JBHM found that Clinton Primary, the largest k-4 school in Arkansas, was already doing a lot of things right. They had common planning and weekly collaboration time for all grade levels already established, and five talented instructional facilitators were working directly with teachers on their performance. Looking at past test scores, Lois Sandusky, a JBHM specialist, suggested they spend the first year focusing exclusively on writing. “Lois guaranteed me,” says Ms. Montgomery, “that if we could just focus on writing we could raise our test scores.”
At first, everyone was a little reluctant. Why? Not only was the proposed teaching strategy something they’d never tried, but it just seemed too simple. “It was just a very simple graphic organizer for students to organize their thoughts into paragraphs,” says Ms. Montgomery. But Clinton Primary implemented the tool, along with monthly school-wide writing prompts, and quickly found that it worked. “When we got the [students’] papers, we could really see the progress,” says Ms. Montgomery.

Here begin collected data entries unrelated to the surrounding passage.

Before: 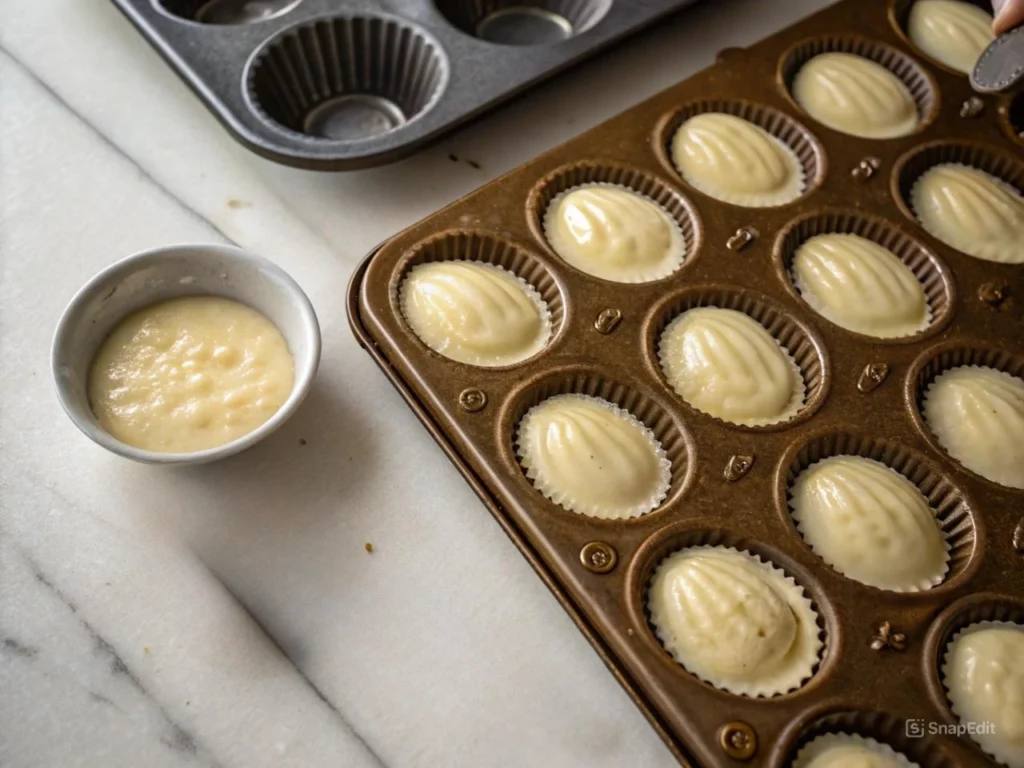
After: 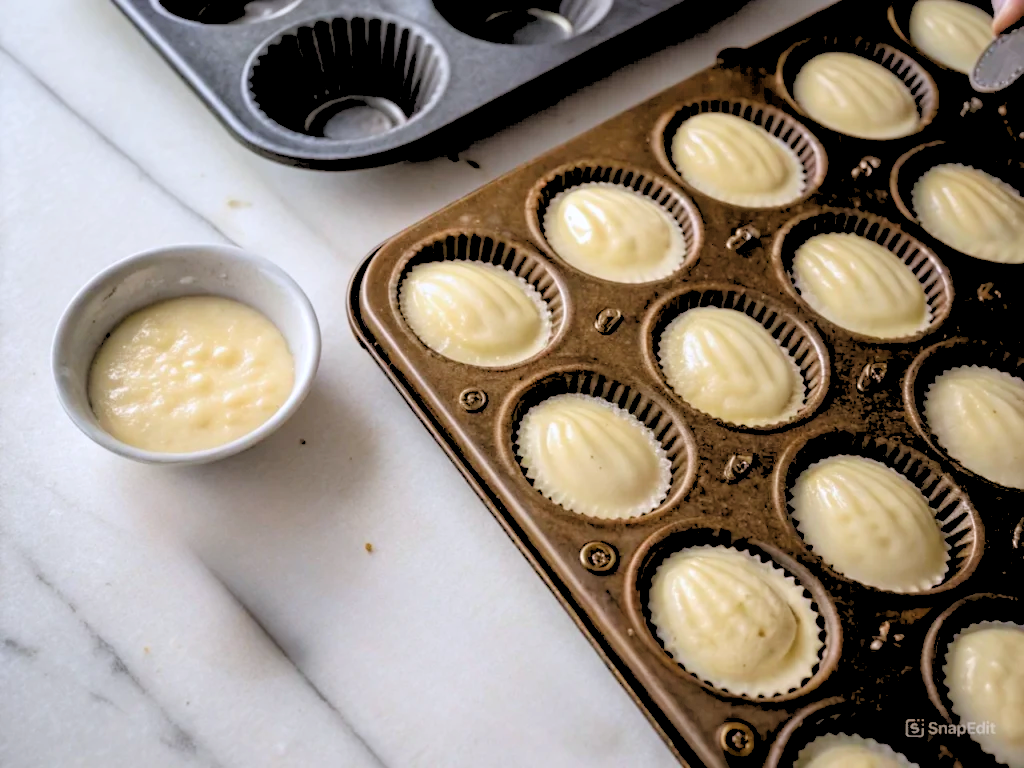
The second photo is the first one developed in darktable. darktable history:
rgb levels: levels [[0.027, 0.429, 0.996], [0, 0.5, 1], [0, 0.5, 1]]
color calibration: illuminant as shot in camera, x 0.358, y 0.373, temperature 4628.91 K
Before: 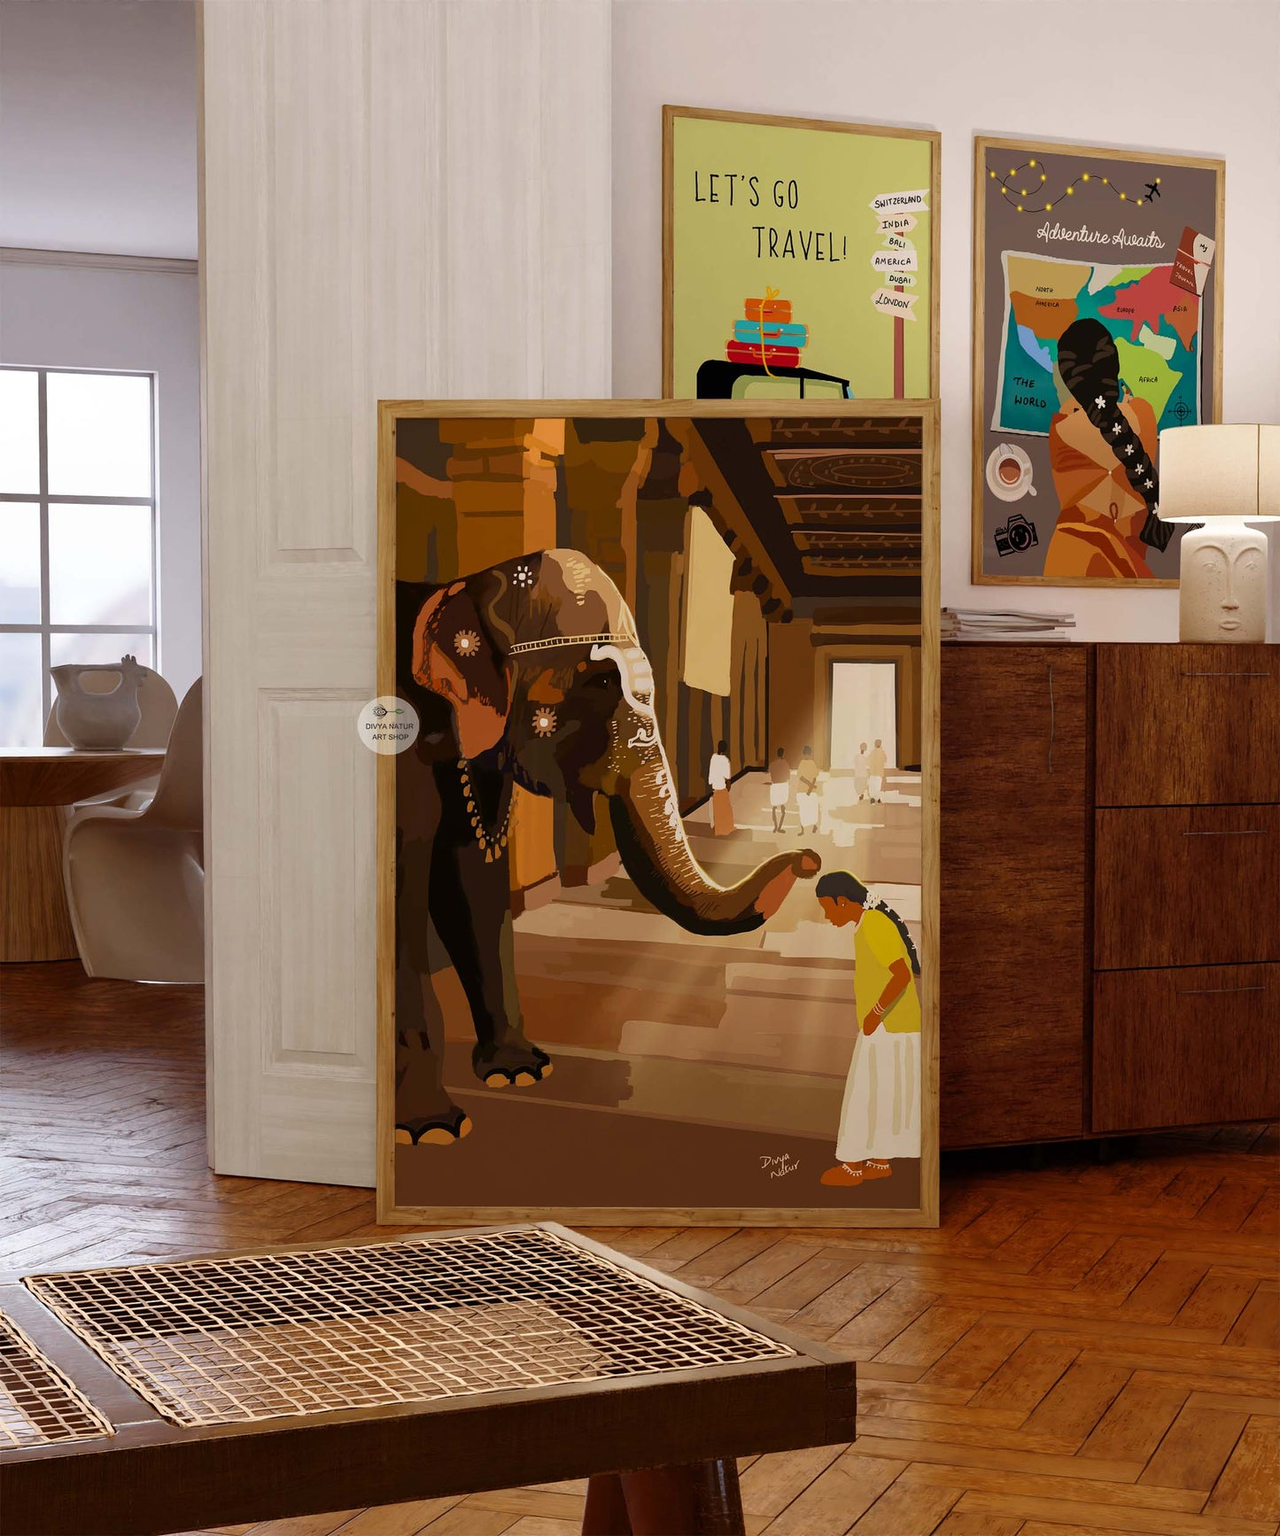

Clinton Primary also made it a priority to improve teacher performance. But, with 56 teachers, giving every teacher the individualized attention was a challenge in and of itself. JBHM and Clinton Primary came up with a creative solution: utilize the instructional facilitators. Trained in JBHM’s ILeRT tools, classroom management techniques, observation and post-observation skills, the five instructional facilitators went into the classrooms and worked with each of the teachers. They focused on teacher modeling, questioning, de-briefing, and had regular face-to-face teacher conferences, working with them on professional growth plans and setting goals based on the facilitators’ observation data and the rubric. Robin Townsend, a literacy coach at Clinton Primary and one of the five facilitators, says the feedback from the teacher conferences was huge. “Because teachers had not been getting that.”
Pam Lewallen, Clinton Primary’s assistant principal of grades 2-4, began to notice a renewed sense of commitment in the school, and a new level of dedication from the teachers. “The students were learning, the teachers were learning, the administration was learning, the instructional facilitators were learning. Everyone in the building was learning,” says Ms. Lewallen. “Not only were [the students] held accountable to learn, but when [JBHM] would go into the classroom, they would see the teachers being held accountable to learn also. And I think that was a great thing for our students to see.”
Better student test scores soon followed. This year’s fourth graders scored 20 percentage points higher in literacy than they did as third graders. Third grade literacy scores went up 23 percentage points and fourth grade increased literacy scores by 15 percentage points. Math scores in third grade went up too—11 percentage points.
“We went from a school looking at school improvement year five to one that’s now achieving in both literacy and math,” says Ms. Montgomery. But Clinton Primary has raised more than just their test scores. They’ve raised their own expectations. Next year, says Ms. Montgomery, they plan on becoming an exemplary school, which in Arkansas is “the highest you can be.”